Music Therapy and Motivation

  • Music captures and helps maintain attention.
  • It is highly motivating and engaging.
  • It can be used as a motivator and as a natural reinforcer for desired responses.
  • Music focuses attention to on-task behaviors and that this focus can be reinforcing to ASD children.
  • There seems to be a transfer effect possible once a child demonstrates a level of attention and skill during music therapy activities.

Music Therapy for Language and Communication

  • ASD children show delays in acquisition of language that range from complete absence of communication to deficits in use of language for conversation.
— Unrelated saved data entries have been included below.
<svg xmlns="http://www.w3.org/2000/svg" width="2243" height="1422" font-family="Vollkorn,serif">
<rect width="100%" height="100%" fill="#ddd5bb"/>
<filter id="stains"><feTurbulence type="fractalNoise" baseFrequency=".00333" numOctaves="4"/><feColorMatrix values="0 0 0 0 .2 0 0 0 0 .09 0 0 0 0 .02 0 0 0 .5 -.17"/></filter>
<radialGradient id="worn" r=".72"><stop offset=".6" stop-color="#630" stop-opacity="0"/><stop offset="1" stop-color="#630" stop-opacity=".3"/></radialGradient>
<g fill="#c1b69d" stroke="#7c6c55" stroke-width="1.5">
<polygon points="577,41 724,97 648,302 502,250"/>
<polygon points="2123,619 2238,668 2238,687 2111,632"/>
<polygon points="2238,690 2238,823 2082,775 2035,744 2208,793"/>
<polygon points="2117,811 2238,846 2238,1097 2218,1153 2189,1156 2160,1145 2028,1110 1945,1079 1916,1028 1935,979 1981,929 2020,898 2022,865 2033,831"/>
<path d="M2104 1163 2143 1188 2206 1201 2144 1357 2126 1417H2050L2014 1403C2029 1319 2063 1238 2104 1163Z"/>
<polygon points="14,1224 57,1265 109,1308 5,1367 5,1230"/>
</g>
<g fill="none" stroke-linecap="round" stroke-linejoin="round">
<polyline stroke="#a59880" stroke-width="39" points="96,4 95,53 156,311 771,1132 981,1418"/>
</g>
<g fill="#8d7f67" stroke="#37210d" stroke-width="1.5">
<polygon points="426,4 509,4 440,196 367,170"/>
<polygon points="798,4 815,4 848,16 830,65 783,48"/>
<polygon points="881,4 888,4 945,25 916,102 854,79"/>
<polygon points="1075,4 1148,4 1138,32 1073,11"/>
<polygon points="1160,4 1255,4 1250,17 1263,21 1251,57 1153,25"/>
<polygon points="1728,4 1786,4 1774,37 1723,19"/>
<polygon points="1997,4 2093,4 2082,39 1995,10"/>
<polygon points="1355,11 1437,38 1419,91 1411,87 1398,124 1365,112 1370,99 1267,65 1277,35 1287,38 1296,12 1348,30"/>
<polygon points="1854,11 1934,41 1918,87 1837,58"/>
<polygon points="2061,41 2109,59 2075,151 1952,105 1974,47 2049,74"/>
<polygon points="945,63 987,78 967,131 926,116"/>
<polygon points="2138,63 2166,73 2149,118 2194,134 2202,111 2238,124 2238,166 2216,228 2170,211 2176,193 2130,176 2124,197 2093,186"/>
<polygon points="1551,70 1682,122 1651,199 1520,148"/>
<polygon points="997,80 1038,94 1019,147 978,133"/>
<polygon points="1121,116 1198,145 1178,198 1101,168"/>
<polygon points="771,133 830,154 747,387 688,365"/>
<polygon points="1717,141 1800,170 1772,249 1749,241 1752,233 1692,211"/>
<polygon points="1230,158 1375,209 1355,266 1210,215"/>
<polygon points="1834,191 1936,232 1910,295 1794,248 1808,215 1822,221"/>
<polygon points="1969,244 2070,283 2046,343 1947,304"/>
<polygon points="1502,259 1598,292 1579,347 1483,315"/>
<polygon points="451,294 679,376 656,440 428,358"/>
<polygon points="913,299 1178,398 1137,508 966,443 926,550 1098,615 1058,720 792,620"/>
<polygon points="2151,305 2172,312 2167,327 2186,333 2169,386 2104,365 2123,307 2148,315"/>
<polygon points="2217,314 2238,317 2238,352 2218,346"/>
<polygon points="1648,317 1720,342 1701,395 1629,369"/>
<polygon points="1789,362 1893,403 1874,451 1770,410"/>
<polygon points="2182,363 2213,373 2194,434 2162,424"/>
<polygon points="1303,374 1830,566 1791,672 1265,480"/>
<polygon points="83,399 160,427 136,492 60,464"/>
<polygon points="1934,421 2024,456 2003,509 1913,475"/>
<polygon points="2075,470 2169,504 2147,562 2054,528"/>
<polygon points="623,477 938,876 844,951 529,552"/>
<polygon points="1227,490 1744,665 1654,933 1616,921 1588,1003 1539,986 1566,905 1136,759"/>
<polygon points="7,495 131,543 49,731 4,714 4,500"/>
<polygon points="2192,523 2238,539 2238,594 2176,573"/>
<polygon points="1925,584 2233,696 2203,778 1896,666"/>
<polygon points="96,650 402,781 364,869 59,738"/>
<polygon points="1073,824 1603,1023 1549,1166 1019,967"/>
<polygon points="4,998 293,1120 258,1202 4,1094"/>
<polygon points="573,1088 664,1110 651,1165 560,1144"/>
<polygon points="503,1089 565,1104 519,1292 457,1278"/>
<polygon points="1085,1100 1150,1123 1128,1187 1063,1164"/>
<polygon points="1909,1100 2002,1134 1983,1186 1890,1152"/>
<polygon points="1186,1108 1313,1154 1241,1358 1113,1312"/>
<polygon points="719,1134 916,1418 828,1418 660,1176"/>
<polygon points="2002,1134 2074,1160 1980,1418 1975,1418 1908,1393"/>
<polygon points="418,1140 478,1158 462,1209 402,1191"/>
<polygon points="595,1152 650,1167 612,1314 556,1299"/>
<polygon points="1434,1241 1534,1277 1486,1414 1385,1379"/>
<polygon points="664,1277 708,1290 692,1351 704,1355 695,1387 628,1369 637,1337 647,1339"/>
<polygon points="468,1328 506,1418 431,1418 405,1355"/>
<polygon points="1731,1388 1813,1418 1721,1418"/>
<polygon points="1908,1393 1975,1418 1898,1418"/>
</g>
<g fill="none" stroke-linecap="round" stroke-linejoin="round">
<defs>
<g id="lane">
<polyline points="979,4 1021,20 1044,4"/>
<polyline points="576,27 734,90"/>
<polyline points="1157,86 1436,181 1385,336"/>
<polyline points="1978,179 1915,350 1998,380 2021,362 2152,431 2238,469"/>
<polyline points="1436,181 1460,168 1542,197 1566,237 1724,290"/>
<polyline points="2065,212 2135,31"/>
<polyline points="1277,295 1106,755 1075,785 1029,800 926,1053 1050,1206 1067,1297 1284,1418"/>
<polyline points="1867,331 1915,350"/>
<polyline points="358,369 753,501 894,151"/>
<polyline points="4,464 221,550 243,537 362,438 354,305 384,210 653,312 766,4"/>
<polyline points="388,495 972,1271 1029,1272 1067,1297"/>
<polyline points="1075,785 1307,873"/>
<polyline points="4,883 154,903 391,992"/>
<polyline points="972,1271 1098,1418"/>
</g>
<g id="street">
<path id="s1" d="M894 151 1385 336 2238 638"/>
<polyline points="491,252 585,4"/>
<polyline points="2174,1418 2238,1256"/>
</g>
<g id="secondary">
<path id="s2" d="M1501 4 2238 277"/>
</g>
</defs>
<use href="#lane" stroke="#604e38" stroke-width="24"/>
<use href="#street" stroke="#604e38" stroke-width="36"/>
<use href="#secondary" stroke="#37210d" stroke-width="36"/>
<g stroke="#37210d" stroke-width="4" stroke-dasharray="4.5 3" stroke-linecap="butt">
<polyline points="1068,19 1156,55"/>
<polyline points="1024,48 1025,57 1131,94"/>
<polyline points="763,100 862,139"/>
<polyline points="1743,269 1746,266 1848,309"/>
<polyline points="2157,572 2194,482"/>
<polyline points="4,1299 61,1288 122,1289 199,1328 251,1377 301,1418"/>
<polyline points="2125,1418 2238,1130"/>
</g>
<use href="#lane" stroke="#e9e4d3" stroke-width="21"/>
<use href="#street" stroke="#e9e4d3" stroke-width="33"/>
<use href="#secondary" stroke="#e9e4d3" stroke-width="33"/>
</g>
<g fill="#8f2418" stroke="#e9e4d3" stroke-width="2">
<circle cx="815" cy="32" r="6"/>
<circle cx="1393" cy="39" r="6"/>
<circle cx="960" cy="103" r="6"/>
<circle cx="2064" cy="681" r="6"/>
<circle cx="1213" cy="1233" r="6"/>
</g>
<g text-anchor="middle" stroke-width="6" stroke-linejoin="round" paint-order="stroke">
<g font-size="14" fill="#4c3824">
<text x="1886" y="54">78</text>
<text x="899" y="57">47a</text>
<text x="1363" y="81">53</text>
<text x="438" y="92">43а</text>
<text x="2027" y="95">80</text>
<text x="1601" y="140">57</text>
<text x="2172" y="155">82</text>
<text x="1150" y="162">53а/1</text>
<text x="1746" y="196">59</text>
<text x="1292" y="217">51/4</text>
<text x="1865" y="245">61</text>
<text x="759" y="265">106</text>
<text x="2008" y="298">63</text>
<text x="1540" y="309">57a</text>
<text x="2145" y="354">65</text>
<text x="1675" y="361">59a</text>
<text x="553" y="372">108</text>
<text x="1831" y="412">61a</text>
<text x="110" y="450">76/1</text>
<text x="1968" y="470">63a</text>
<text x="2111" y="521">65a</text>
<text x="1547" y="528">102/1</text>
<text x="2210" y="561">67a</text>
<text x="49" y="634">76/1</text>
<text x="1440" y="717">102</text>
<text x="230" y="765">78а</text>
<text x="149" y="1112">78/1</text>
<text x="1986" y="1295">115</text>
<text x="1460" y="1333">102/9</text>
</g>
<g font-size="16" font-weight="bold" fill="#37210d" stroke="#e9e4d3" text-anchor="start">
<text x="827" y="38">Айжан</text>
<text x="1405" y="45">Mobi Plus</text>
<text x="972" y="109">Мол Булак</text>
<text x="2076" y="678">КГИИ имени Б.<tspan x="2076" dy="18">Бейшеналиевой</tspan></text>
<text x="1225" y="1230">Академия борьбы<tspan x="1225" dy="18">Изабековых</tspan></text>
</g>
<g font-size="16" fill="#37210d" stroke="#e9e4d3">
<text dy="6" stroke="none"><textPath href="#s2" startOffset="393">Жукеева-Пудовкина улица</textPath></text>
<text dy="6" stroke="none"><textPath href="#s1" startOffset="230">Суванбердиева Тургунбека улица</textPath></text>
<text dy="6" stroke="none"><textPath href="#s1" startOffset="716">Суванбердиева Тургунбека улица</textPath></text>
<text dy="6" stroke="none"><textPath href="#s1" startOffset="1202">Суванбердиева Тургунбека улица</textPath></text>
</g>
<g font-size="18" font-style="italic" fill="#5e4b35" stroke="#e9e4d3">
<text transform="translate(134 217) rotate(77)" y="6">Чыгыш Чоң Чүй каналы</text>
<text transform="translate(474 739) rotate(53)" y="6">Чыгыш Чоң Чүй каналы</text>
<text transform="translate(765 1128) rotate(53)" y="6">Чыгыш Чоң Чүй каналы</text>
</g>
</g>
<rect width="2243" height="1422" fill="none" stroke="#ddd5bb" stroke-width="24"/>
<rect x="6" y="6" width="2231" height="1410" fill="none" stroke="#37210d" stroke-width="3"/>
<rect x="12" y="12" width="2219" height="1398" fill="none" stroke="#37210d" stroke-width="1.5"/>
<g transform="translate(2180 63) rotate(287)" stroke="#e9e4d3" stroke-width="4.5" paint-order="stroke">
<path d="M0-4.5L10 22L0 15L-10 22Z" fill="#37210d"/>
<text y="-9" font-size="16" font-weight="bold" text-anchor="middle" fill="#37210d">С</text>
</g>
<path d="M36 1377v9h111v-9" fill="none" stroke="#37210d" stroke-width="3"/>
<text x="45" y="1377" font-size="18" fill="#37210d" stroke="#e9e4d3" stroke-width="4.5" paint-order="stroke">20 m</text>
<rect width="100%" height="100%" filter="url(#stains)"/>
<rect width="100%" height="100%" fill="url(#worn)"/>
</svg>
Music Therapy for Social Development

  • Music therapy is an effective way for ASD children to work on their problems related to creativity and initiation.

Receptive Methods

  • Empirical efficacy studies have shown that music therapy is effective in:
    • Increasing socialization and communication.
    • Decreasing perseverative behaviors.
    • Developing musical and nonmusical communication.
    • Improving parent/child relationships.

Improvisational Methods

  • Several studies have explored the use of improvised music with ASD children.
  • Autism learning processes are always negatively affected by perceptual problems such as lack of concentration and fluctuating attention.
  • Music therapy can offer a context to facilitate exchange and reciprocity.

Re-creative Methods

  • Music therapy provides a nonverbal means to communicate.
    In their study, Harding and Ballard (1982) used songs and singing to reinforce spontaneous speech, and they found that this intervention also produced an increase in spontaneous speech.

Summary and Conclusions

  • The incidence of autism is increasing at an alarming rate.
  • The needs of persons with ASD are almost as varied as the goals addressed in music therapy practice.
  • With continuation of this promising work, music therapy stands to become a legitimate and effective treatment intervention for individuals with autism.